(Saved entries)
○ ○ ○ ○ ○ ○ ○

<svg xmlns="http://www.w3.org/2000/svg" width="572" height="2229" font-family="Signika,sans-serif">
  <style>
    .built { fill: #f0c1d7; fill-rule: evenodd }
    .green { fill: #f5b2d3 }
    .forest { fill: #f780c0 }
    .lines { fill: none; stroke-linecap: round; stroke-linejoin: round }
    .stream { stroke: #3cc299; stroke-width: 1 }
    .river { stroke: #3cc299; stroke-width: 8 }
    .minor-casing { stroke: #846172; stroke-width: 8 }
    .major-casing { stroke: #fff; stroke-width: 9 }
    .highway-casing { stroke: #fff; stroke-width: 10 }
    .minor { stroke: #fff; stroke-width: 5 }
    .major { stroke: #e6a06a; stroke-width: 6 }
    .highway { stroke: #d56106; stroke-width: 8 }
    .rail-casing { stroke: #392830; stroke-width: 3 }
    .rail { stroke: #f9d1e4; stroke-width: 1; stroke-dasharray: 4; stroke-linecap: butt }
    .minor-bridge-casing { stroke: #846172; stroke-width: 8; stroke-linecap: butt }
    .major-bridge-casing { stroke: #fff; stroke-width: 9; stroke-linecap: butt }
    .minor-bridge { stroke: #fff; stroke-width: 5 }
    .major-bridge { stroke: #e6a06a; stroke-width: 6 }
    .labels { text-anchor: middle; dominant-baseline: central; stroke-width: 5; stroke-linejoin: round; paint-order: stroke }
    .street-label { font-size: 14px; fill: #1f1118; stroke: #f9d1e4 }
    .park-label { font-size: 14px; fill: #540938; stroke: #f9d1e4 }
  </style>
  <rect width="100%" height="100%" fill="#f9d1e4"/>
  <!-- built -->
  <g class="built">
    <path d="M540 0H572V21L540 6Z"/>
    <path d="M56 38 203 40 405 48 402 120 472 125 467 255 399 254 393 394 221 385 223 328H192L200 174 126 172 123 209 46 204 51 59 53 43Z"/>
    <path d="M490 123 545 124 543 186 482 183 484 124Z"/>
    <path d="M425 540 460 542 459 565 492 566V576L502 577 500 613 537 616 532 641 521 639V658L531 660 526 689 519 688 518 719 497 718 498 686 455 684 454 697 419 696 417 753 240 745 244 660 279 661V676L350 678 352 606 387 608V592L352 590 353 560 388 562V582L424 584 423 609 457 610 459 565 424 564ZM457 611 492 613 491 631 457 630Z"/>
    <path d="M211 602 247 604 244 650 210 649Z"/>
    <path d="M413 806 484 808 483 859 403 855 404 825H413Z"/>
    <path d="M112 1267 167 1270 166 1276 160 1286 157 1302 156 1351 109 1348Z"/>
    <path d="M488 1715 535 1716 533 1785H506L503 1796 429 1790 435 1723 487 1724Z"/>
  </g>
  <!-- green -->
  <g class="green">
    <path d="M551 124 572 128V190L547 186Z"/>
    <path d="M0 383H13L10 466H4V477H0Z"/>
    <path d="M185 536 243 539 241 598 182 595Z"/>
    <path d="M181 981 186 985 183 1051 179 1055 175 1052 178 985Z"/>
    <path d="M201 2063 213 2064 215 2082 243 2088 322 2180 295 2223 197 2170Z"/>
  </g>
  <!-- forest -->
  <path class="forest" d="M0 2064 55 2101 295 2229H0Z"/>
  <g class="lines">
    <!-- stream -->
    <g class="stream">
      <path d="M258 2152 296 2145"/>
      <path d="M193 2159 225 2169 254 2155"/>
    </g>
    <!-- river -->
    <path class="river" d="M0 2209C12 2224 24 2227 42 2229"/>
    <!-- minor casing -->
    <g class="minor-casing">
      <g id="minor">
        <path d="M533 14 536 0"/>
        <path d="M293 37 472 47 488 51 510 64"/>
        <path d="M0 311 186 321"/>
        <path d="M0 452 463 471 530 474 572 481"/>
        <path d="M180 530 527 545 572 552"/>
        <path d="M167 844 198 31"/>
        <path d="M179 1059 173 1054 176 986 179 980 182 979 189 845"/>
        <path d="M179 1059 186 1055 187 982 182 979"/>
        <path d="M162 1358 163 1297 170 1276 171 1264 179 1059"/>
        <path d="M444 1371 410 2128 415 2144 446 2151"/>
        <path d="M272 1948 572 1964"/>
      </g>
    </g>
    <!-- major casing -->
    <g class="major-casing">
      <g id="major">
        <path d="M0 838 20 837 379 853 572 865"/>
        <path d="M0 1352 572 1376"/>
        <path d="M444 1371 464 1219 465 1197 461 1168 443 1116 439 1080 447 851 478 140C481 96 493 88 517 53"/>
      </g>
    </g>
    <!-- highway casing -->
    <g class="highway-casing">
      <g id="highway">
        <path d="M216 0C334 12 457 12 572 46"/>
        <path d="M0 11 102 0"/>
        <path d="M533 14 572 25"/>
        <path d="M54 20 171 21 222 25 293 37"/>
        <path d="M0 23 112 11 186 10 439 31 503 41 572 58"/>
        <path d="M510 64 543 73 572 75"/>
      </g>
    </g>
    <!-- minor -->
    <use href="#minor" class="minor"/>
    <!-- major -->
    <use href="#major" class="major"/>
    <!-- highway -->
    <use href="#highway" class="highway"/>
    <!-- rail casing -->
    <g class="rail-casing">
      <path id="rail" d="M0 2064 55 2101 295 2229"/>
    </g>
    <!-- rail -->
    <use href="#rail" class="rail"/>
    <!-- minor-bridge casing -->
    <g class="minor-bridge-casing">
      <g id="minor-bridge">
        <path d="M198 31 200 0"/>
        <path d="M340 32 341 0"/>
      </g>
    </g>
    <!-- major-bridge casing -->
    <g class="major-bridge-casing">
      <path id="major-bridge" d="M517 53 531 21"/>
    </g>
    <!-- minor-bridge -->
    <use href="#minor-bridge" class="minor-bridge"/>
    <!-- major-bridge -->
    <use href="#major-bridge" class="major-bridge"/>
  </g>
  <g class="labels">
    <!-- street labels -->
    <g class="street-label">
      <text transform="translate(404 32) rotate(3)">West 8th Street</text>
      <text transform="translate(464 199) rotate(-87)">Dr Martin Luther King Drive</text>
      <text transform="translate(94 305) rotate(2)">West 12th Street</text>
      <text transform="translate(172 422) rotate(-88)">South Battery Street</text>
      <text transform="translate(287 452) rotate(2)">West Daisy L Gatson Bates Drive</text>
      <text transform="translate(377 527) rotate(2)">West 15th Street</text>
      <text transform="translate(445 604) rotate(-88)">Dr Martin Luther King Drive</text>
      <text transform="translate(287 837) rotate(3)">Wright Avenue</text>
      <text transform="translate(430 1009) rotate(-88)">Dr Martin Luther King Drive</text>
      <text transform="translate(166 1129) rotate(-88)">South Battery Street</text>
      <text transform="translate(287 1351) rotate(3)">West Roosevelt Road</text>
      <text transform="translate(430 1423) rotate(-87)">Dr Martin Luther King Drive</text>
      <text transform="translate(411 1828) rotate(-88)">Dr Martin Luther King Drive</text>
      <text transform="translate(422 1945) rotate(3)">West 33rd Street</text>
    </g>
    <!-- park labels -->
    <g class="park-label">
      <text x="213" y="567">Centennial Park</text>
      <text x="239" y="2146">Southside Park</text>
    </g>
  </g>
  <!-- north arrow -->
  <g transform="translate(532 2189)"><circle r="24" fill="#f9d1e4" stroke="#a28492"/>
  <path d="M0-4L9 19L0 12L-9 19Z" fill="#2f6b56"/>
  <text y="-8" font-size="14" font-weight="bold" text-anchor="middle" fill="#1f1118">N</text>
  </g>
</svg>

○ ○ ○ ○ ○ ○ ○

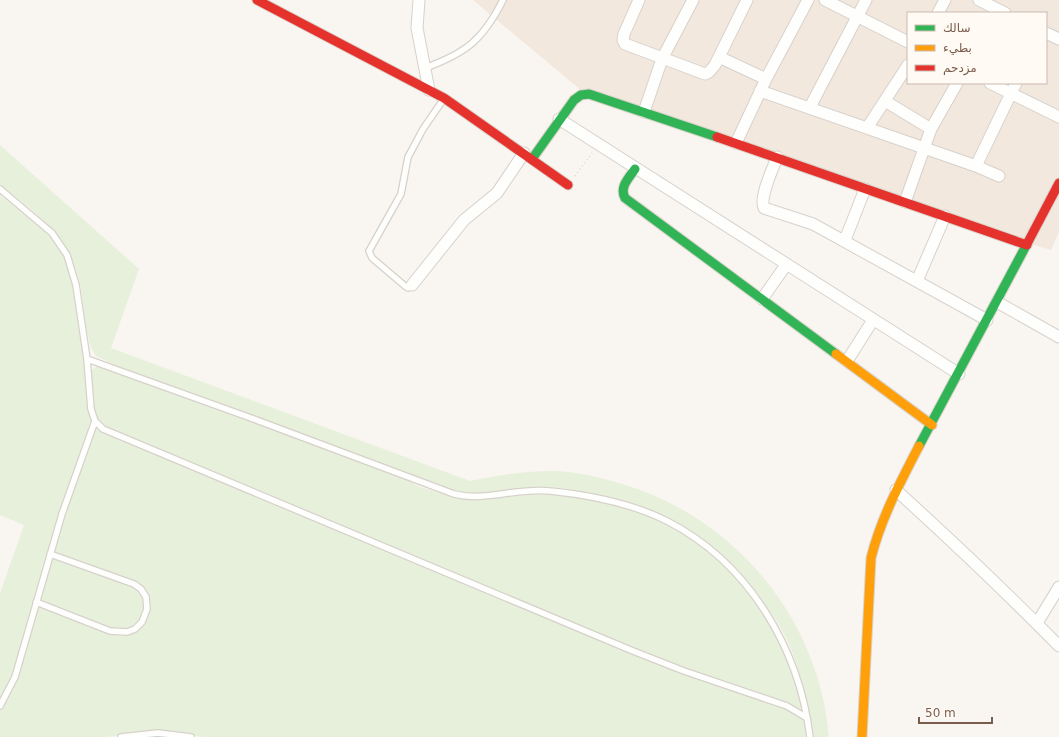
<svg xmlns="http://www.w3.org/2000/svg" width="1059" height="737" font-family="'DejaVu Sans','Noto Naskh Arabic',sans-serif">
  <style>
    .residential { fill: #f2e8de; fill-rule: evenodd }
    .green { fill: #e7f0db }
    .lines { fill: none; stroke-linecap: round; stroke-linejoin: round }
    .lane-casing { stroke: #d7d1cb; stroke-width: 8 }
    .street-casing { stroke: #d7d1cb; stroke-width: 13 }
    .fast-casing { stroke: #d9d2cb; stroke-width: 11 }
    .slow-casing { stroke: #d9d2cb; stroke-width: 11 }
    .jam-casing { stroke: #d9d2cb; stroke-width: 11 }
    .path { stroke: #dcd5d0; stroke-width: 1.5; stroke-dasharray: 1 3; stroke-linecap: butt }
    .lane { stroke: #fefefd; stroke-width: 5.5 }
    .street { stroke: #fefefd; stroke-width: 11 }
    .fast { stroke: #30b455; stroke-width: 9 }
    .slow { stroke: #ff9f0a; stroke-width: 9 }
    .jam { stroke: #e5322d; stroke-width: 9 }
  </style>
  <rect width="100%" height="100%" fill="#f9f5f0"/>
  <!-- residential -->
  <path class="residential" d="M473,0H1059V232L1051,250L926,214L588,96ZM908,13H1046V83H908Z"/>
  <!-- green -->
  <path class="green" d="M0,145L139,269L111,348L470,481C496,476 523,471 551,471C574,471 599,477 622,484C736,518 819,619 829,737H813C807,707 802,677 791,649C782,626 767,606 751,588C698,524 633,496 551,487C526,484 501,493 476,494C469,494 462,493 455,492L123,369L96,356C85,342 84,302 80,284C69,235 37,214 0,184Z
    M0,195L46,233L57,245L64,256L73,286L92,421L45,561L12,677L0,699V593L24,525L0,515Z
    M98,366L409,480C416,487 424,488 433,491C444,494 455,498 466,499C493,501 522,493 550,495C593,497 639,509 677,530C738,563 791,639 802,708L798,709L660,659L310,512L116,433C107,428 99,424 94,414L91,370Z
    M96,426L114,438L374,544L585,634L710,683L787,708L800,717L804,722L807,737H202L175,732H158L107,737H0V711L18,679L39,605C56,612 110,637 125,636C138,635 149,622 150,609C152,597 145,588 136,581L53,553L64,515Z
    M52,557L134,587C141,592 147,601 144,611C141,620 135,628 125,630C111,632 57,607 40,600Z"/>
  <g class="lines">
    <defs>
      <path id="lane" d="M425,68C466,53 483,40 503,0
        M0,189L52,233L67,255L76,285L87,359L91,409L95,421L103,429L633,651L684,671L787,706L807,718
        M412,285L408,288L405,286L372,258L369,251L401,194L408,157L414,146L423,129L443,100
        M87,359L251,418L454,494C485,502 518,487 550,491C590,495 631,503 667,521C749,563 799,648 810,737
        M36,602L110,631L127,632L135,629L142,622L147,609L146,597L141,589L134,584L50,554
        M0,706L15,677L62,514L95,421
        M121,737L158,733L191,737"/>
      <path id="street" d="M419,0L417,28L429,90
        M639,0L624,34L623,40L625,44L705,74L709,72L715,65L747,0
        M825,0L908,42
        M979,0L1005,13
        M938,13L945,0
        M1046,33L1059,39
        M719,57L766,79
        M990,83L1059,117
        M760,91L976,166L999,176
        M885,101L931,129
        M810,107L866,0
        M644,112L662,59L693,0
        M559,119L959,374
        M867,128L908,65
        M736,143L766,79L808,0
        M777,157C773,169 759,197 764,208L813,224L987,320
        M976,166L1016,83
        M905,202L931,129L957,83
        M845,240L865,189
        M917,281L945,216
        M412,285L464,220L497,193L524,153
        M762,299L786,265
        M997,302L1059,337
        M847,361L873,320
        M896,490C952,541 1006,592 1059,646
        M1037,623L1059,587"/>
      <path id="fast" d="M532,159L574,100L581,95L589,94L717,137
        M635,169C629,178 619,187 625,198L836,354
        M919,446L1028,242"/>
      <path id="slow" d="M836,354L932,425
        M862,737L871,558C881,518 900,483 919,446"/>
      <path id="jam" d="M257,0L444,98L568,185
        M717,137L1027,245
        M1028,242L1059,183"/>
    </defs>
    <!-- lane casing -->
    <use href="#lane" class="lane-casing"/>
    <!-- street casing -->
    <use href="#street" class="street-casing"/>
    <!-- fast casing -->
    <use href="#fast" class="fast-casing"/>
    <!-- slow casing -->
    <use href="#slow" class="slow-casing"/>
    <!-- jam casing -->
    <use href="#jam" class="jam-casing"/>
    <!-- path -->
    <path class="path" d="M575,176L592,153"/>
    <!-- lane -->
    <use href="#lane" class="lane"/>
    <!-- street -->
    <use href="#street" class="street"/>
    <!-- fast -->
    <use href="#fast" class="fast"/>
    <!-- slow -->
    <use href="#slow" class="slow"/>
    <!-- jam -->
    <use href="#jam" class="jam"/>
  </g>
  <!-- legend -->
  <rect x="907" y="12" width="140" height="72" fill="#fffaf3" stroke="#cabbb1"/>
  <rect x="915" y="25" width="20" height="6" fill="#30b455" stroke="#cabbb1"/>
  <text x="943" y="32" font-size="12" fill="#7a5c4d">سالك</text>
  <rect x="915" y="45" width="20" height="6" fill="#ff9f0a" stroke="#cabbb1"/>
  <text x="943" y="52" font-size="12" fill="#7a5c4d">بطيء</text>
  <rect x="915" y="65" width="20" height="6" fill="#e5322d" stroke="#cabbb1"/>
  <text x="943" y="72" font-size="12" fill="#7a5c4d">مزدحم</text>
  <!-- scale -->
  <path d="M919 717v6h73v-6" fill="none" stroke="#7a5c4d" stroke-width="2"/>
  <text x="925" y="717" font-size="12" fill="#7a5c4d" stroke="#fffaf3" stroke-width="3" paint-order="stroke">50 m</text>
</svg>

○ ○ ○ ○ ○ ○ ○

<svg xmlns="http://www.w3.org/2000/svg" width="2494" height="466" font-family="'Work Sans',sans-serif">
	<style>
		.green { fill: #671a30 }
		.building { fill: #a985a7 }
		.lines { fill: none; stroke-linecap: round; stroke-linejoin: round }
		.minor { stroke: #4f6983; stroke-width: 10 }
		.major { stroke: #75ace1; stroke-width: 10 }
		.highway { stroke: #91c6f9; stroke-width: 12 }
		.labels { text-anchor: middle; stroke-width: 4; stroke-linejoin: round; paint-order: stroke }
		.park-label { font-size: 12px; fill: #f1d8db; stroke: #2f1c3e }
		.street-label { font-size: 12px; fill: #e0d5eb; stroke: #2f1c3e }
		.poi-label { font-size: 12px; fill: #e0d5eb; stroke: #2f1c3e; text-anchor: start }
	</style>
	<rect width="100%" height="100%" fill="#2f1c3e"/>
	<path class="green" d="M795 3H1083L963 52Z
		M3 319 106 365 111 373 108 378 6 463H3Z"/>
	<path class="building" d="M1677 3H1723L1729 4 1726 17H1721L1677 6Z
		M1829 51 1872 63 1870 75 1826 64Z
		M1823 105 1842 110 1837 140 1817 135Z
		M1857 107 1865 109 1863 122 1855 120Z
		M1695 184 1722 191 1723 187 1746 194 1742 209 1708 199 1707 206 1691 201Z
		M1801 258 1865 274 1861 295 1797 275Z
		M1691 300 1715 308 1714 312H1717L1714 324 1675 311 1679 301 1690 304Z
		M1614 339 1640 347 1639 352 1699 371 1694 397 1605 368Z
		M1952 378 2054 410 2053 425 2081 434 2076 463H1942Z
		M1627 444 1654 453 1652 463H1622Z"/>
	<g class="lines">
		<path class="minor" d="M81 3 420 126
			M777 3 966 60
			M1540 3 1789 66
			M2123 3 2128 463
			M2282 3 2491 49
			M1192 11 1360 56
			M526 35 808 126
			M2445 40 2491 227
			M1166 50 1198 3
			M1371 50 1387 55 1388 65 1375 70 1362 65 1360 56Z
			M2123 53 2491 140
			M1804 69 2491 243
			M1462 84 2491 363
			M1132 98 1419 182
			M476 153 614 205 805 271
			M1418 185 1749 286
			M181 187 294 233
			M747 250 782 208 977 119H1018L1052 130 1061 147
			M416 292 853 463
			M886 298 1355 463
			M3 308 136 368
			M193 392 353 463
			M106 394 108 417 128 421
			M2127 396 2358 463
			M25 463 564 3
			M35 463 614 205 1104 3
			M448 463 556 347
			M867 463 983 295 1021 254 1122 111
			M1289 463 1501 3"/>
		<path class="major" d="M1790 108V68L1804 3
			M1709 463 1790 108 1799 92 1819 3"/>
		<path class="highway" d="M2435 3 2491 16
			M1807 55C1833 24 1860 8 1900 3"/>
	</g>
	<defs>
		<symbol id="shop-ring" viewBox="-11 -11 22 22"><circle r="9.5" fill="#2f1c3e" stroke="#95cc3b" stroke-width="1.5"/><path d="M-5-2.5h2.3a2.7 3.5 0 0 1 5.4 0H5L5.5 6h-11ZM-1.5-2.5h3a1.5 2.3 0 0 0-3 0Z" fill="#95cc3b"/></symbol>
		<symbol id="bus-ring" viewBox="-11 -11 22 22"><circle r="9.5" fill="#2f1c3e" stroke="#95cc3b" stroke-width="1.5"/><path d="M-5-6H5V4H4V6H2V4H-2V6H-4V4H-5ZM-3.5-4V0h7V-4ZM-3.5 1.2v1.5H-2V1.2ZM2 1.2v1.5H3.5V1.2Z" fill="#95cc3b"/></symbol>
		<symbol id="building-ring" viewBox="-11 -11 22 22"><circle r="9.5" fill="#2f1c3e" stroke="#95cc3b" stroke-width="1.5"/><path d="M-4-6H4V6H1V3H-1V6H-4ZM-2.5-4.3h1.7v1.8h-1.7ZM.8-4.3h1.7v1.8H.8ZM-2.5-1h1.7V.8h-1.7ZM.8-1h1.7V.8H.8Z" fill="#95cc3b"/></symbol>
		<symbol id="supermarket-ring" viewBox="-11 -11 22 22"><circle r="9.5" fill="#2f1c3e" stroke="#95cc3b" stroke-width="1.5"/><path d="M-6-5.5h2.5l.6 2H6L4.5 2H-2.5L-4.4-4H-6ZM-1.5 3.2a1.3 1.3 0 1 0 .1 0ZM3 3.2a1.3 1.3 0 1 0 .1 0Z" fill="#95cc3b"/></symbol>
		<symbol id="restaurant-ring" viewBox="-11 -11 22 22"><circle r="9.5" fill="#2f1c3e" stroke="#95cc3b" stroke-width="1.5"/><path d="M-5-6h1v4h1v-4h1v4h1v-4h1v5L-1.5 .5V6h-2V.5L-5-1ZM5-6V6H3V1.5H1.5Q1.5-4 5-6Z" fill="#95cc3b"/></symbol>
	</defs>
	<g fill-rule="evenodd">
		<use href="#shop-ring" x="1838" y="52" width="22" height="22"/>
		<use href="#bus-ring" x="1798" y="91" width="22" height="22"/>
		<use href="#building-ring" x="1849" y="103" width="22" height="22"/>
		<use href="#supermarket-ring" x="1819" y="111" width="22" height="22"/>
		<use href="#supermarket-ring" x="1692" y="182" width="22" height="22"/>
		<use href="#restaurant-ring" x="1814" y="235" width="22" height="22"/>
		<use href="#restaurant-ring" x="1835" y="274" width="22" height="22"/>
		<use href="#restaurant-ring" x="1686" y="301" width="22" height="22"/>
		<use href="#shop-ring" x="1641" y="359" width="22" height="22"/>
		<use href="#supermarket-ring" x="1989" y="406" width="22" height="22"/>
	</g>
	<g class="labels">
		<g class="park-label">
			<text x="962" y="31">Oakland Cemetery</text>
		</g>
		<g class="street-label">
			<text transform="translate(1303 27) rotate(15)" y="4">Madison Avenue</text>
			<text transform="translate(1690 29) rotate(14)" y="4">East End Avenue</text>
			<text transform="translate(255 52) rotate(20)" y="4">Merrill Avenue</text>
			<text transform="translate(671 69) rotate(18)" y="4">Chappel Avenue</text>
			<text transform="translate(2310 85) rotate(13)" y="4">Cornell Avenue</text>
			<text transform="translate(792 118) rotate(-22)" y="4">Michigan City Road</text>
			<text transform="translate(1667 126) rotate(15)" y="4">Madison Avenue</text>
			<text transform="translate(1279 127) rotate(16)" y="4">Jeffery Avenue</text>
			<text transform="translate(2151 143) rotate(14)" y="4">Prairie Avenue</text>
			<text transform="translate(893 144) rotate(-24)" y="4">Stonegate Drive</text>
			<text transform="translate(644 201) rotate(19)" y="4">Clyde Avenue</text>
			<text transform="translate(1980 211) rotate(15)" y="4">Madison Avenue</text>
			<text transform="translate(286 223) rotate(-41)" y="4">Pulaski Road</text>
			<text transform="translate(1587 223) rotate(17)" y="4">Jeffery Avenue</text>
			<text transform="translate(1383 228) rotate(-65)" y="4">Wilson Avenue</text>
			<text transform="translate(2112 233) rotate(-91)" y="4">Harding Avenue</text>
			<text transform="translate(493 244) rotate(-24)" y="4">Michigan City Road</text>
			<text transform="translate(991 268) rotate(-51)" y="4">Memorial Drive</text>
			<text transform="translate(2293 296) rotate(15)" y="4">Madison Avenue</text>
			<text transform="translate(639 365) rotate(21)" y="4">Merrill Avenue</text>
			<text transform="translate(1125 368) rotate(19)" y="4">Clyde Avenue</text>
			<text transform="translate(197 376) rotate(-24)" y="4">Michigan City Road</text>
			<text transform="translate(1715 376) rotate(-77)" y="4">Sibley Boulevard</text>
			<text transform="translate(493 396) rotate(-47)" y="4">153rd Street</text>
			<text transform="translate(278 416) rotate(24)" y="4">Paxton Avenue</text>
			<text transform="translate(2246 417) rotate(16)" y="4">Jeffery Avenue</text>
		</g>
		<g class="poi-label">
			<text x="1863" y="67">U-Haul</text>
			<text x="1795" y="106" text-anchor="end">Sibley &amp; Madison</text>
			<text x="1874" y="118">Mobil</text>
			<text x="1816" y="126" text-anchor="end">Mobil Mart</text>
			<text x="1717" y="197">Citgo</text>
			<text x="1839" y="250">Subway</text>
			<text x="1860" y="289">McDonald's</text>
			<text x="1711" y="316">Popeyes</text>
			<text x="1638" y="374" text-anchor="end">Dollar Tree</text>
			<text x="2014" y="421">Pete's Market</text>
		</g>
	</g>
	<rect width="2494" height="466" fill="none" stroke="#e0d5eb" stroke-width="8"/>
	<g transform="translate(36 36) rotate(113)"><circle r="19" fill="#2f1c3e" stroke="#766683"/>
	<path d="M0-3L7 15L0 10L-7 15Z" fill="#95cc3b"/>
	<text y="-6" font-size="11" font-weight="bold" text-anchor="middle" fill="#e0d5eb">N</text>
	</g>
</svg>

○ ○ ○ ○ ○ ○ ○

• **What to produce**
In the entries above, find each line containing the string "middle" and copy it.

• **Answer to this task**
    .labels { text-anchor: middle; dominant-baseline: central; stroke-width: 5; stroke-linejoin: round; paint-order: stroke }
  <text y="-8" font-size="14" font-weight="bold" text-anchor="middle" fill="#1f1118">N</text>
		.labels { text-anchor: middle; stroke-width: 4; stroke-linejoin: round; paint-order: stroke }
	<text y="-6" font-size="11" font-weight="bold" text-anchor="middle" fill="#e0d5eb">N</text>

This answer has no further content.